■ **Aim of the exercise**
Turn all of the records below into a numbered list with one line per item, omitting any blank lines. Leave the pictures out of your list.

■ **Data to examine**

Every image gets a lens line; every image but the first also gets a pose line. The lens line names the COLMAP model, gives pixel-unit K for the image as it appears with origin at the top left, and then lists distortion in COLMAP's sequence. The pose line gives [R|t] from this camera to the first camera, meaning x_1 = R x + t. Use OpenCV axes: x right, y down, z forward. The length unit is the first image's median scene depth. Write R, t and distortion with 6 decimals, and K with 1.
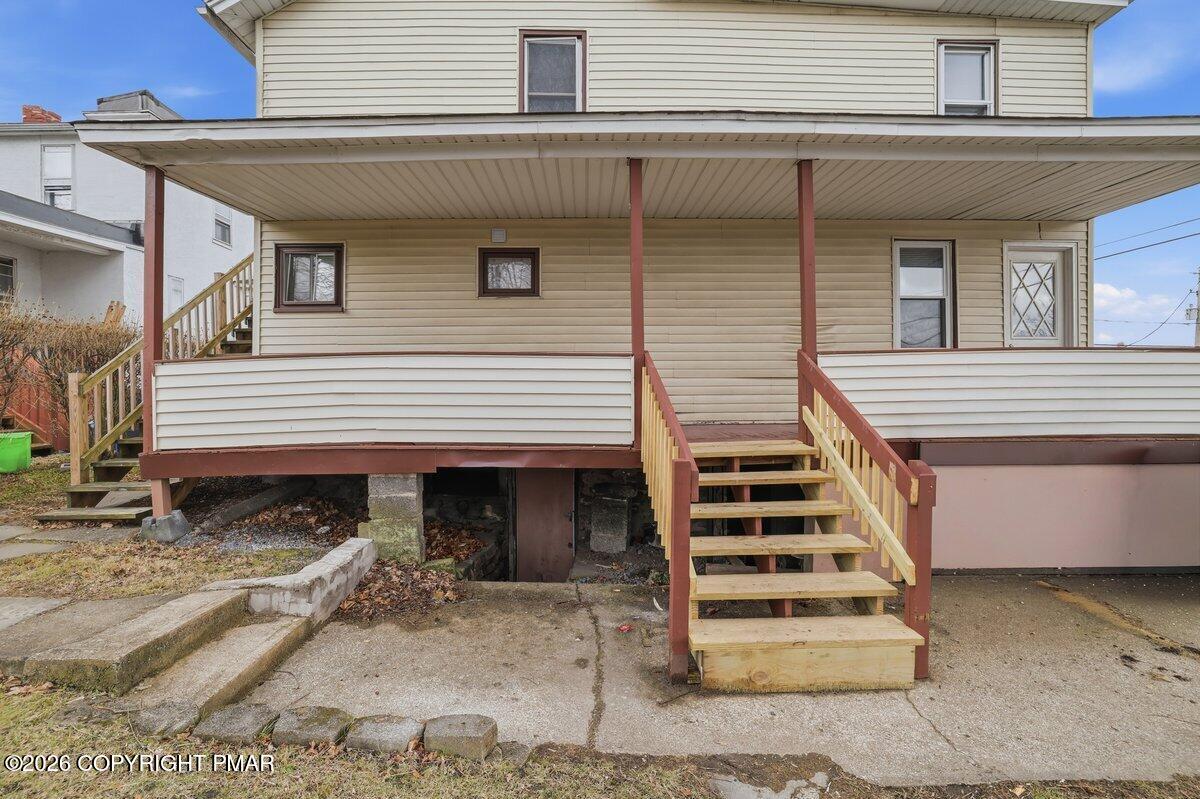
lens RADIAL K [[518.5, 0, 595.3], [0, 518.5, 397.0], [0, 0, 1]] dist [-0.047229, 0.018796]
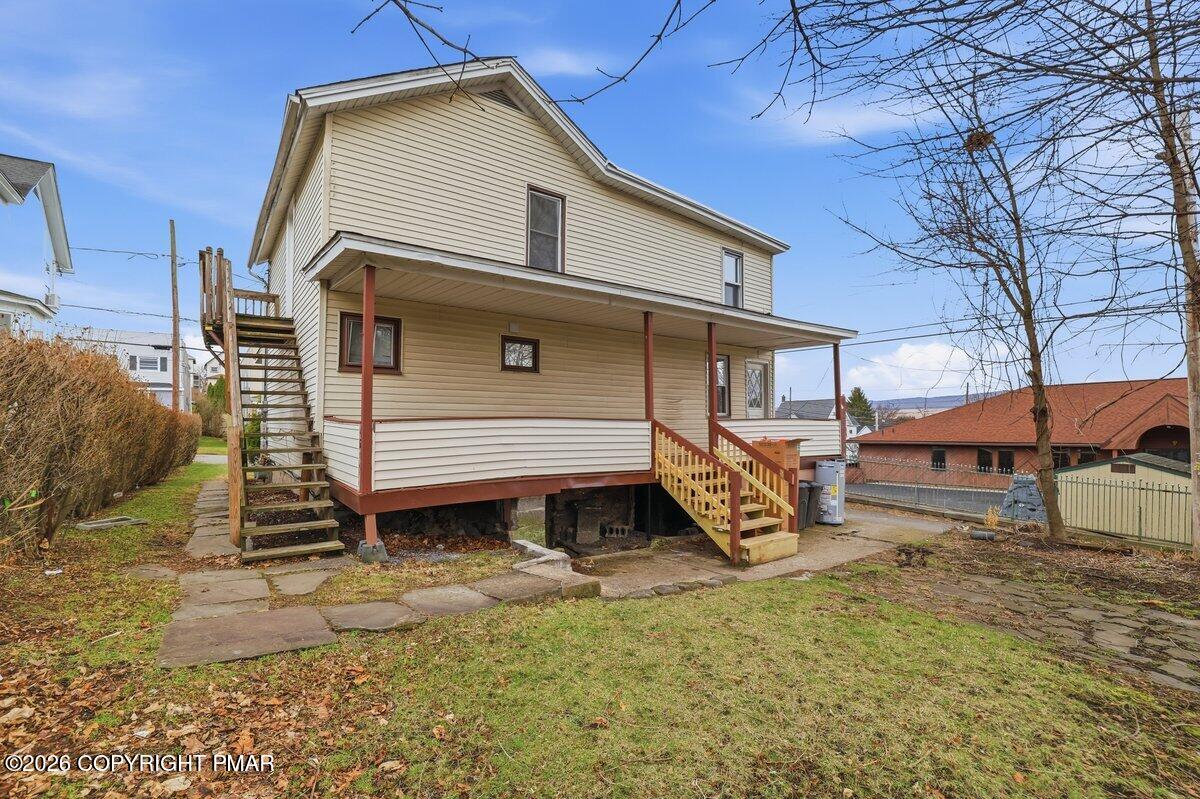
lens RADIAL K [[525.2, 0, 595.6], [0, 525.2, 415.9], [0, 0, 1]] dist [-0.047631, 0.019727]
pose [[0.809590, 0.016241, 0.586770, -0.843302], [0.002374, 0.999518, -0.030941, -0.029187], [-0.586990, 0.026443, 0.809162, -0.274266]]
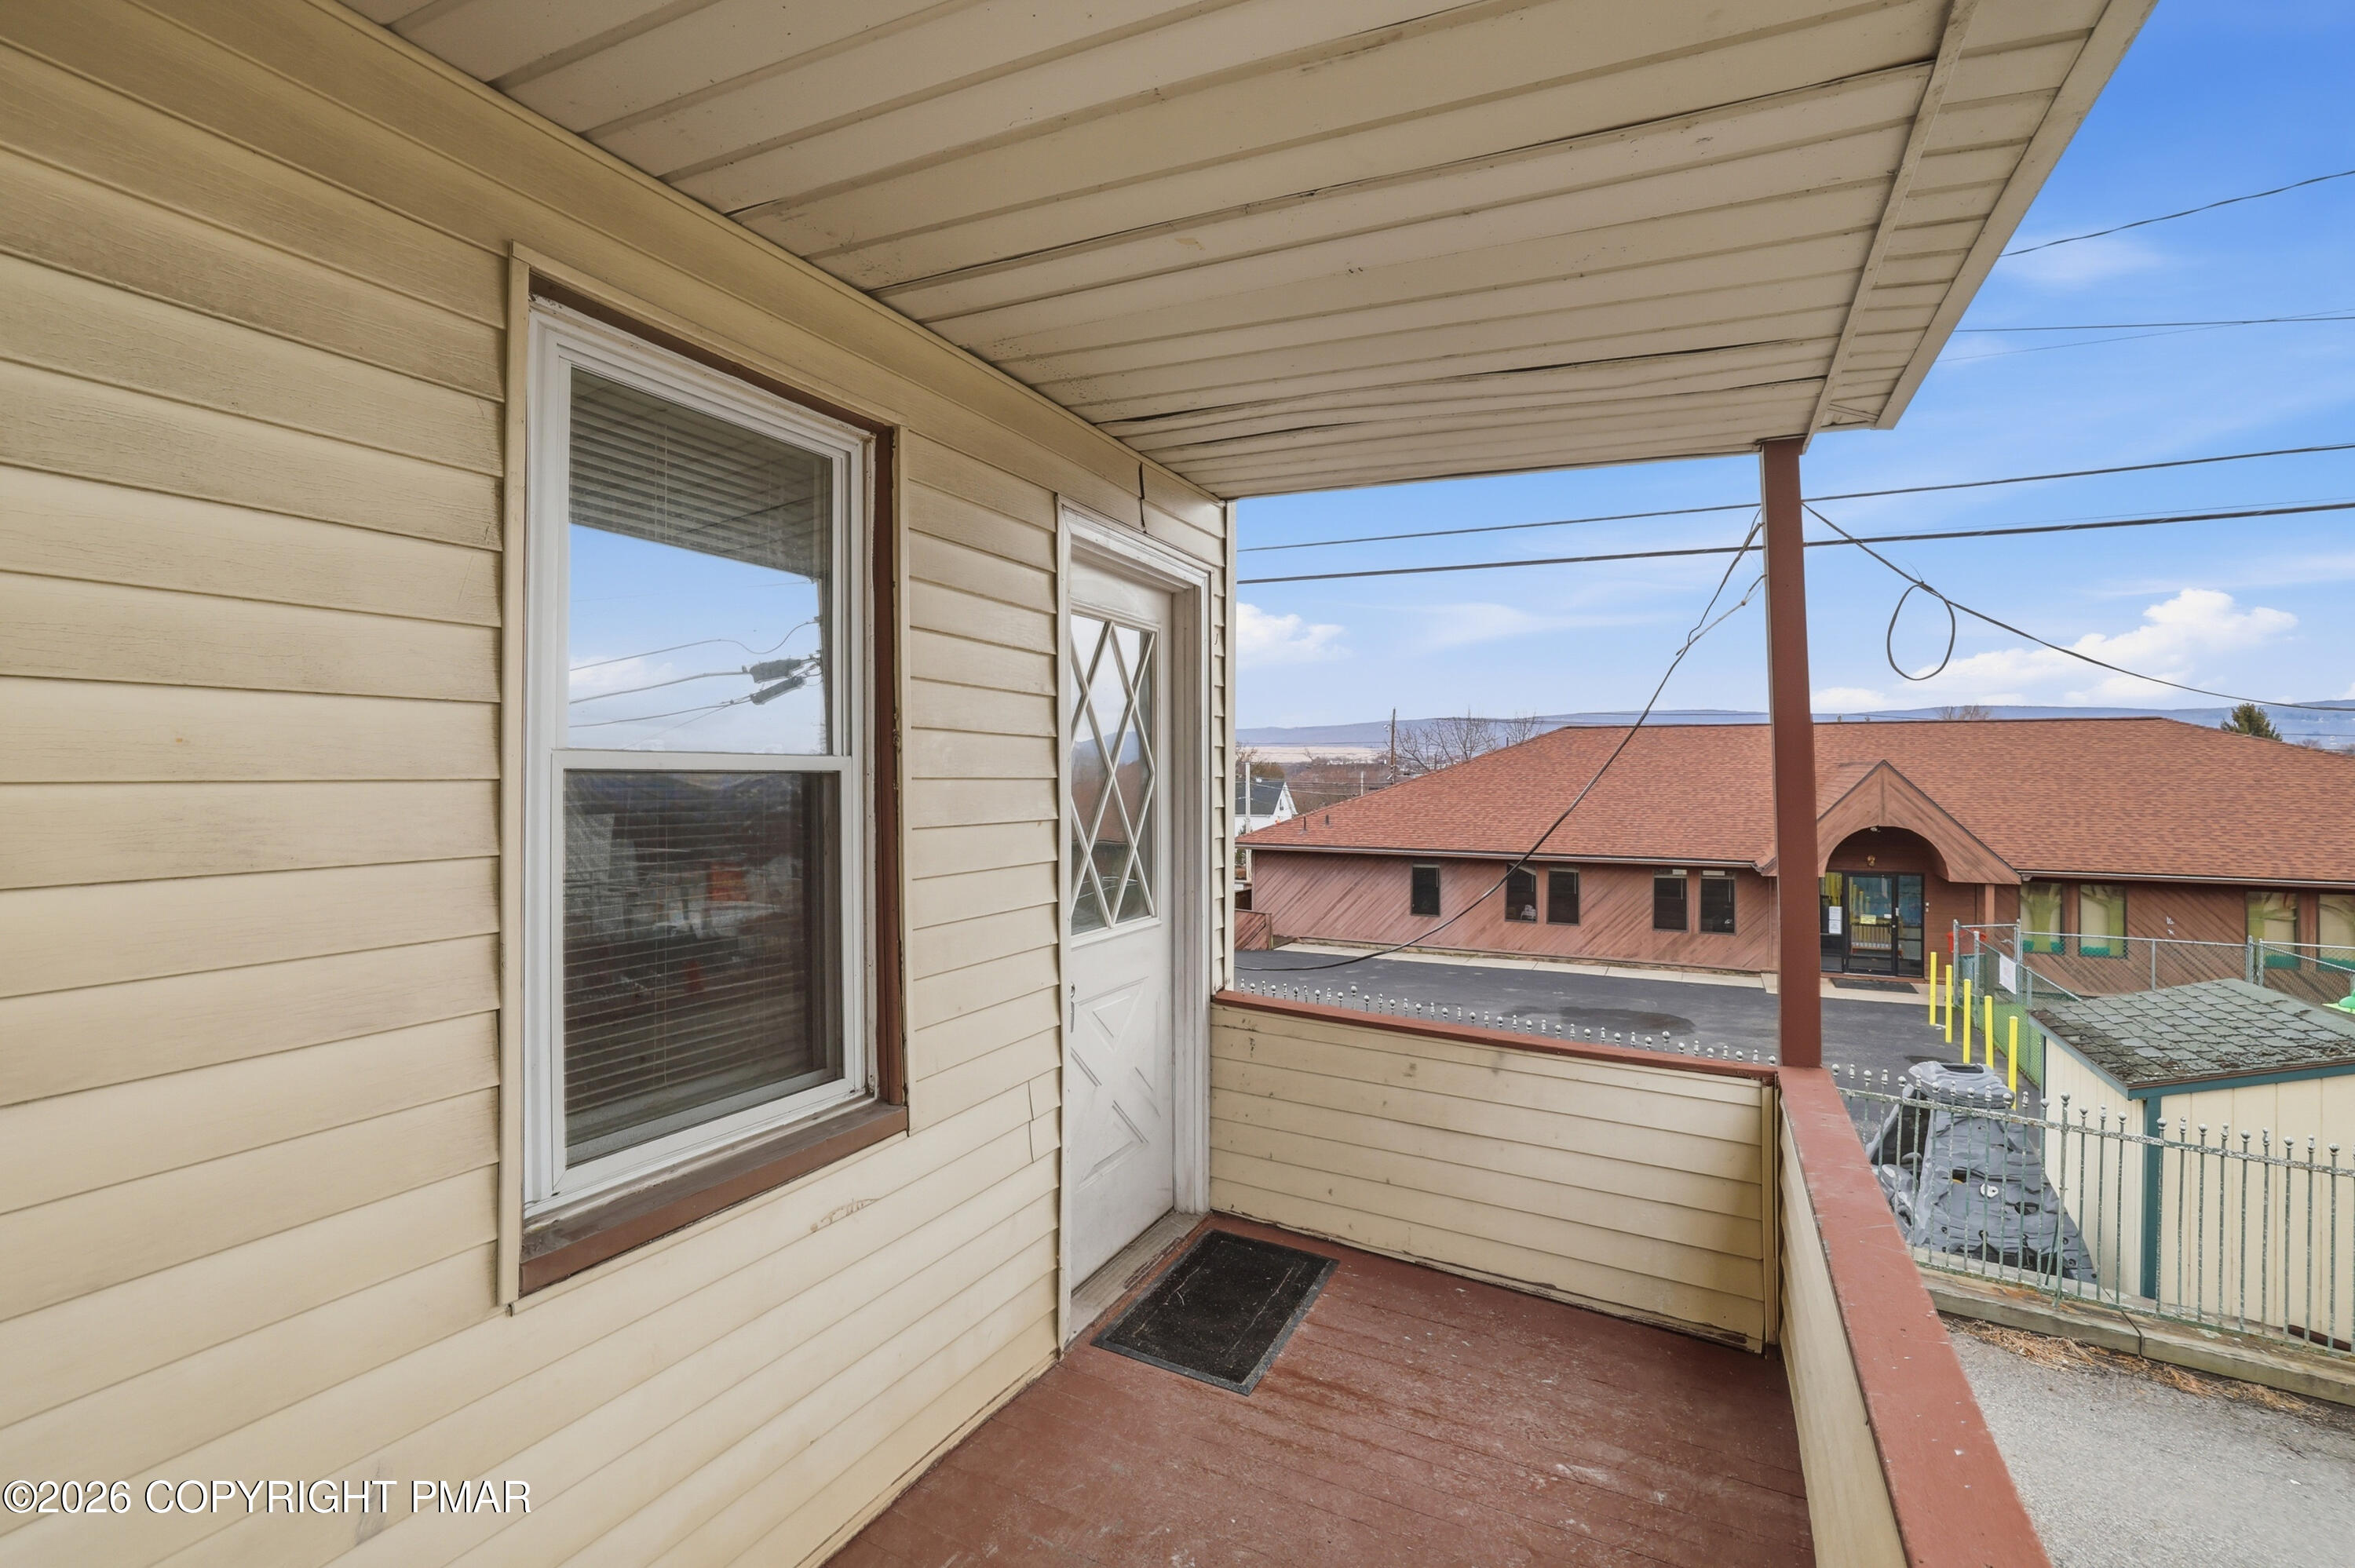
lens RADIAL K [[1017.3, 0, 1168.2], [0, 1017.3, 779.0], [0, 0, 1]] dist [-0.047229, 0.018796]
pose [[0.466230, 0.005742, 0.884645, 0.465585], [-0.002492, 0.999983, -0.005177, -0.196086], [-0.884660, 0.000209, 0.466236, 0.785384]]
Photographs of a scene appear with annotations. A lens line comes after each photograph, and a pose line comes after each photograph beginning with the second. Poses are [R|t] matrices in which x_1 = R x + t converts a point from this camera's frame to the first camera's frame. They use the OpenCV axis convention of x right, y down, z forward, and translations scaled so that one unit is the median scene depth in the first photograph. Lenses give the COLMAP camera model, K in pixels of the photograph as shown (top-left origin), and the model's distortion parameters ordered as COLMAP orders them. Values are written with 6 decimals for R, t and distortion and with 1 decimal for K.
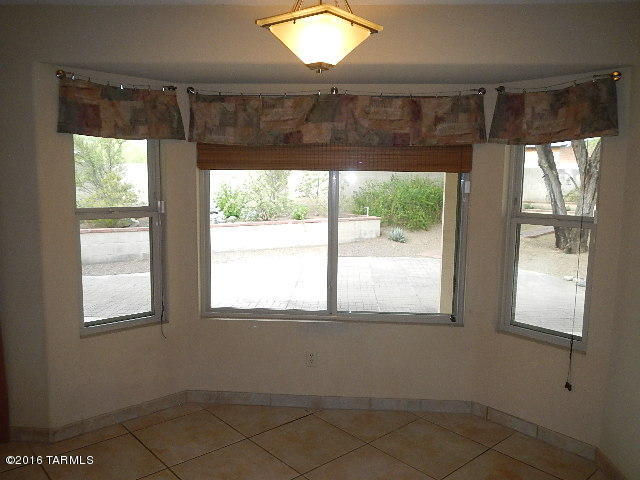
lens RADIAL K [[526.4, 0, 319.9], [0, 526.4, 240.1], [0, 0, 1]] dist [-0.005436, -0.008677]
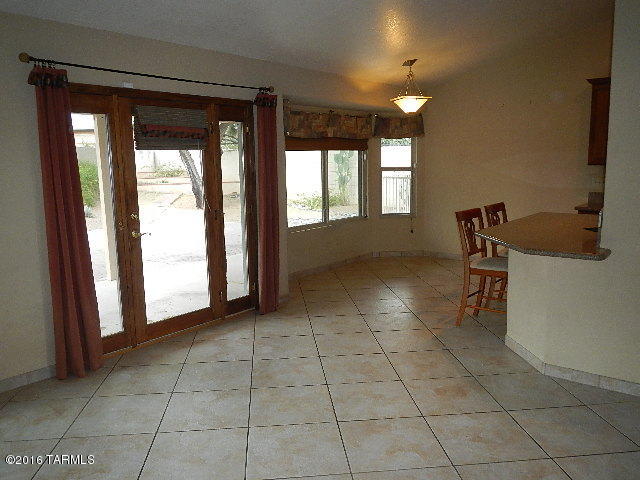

■ **Output for this task**
1. Every image gets a lens line; every image but the first also gets a pose line. The lens line names the COLMAP model, gives pixel-unit K for the image as it appears with origin at the top left, and then lists distortion in COLMAP's sequence. The pose line gives [R|t] from this camera to the first camera, meaning x_1 = R x + t. Use OpenCV axes: x right, y down, z forward. The length unit is the first image's median scene depth. Write R, t and distortion with 6 decimals, and K with 1.
2. lens RADIAL K [[518.5, 0, 595.3], [0, 518.5, 397.0], [0, 0, 1]] dist [-0.047229, 0.018796]
3. lens RADIAL K [[525.2, 0, 595.6], [0, 525.2, 415.9], [0, 0, 1]] dist [-0.047631, 0.019727]
4. pose [[0.809590, 0.016241, 0.586770, -0.843302], [0.002374, 0.999518, -0.030941, -0.029187], [-0.586990, 0.026443, 0.809162, -0.274266]]
5. lens RADIAL K [[1017.3, 0, 1168.2], [0, 1017.3, 779.0], [0, 0, 1]] dist [-0.047229, 0.018796]
6. pose [[0.466230, 0.005742, 0.884645, 0.465585], [-0.002492, 0.999983, -0.005177, -0.196086], [-0.884660, 0.000209, 0.466236, 0.785384]]
7. Photographs of a scene appear with annotations. A lens line comes after each photograph, and a pose line comes after each photograph beginning with the second. Poses are [R|t] matrices in which x_1 = R x + t converts a point from this camera's frame to the first camera's frame. They use the OpenCV axis convention of x right, y down, z forward, and translations scaled so that one unit is the median scene depth in the first photograph. Lenses give the COLMAP camera model, K in pixels of the photograph as shown (top-left origin), and the model's distortion parameters ordered as COLMAP orders them. Values are written with 6 decimals for R, t and distortion and with 1 decimal for K.
8. lens RADIAL K [[526.4, 0, 319.9], [0, 526.4, 240.1], [0, 0, 1]] dist [-0.005436, -0.008677]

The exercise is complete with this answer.